VesselsValue data showed 56 ships were at anchorages or terminals within and around the canal as of Wednesday. That includes two LNG carriers, three LPG carriers, 12 bulkers, 13 boxships and 26 tankers.

Most of the tankers were small ships or bunkering barges.

In addition, ship-tracking data from VesselFinder suggested around 50 ships were apparently queuing at the canal’s southern entrance and 20 at the northern entrance.

According to Kpler, at least two VLGCs, 15 LNG carriers, seven crude tankers and 18 product tankers would be affected by the congestion.

Market impact

Vortexa’s senior freight analyst, Arthur Richier, said tanker owners and charterers are facing the tough choice of staying put until traffic resumes or sailing around the Cape of Good Hope.

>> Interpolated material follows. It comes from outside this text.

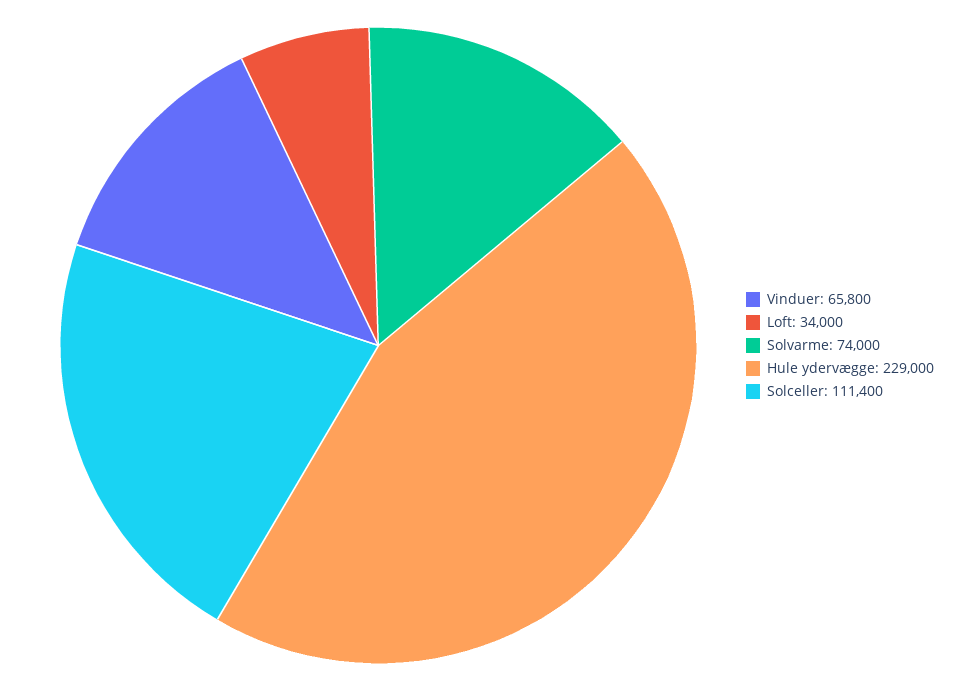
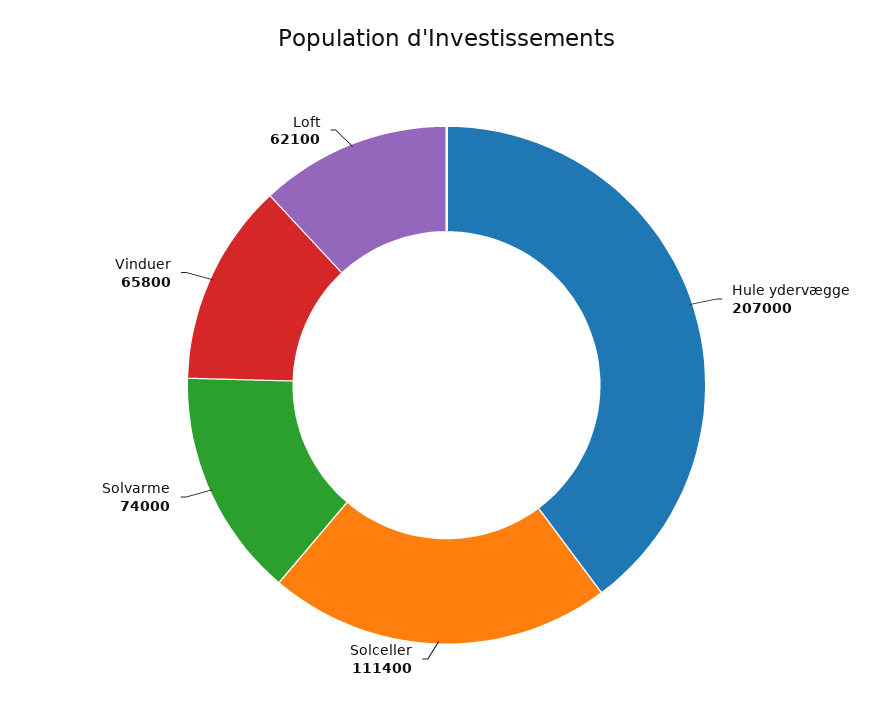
Loft: 34000 -> 62100
Hule ydervægge: 229000 -> 207000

“If it clears quickly, the risk of impact may be minimal, but every passing hour will support oil prices as well as freight rates,” Richier said.

“If tankers start diverting towards the Cape, any increase in tonne-miles will increase tanker utilisation and support rising freight rates in the short term.”

On the dry side, analysts said there could be a positive impact for supramax and ultramax markets due to congestion.

“There is quite a bit of grain trade, and things like steel products, scrap and other minor bulks [transiting through the canal],” Leszczynski said.

“Russia, Ukraine and western Europe do export quite a lot of grains to the Middle East.”

Another analyst said any effects could be short-lived, though.

“Smaller sizes might see more impact…But unless this is very prolonged, you are unlikely to see significant impact on rates,” he said.

Security issues

Also, Dryad Global said vessels stuck in the area are more exposed to attacks amid geopolitical tensions in the Middle East.

“Static vessels significantly increase the opportunity for would-be threat actors,” the consultancy said.

“With the temporary blockage of the Suez Canal and the inevitable build-up of congestion, there is assessed to be a heightened risk to vessels within the lower Red Sea and Gulf of Aden.

“The primary risk within the area remains specific to those vessels connected to Saudi Arabia, the US, Israel, Indonesia, and Iran. However, all vessels should consider adopting a heightened posture of alertness if forced to remain static.”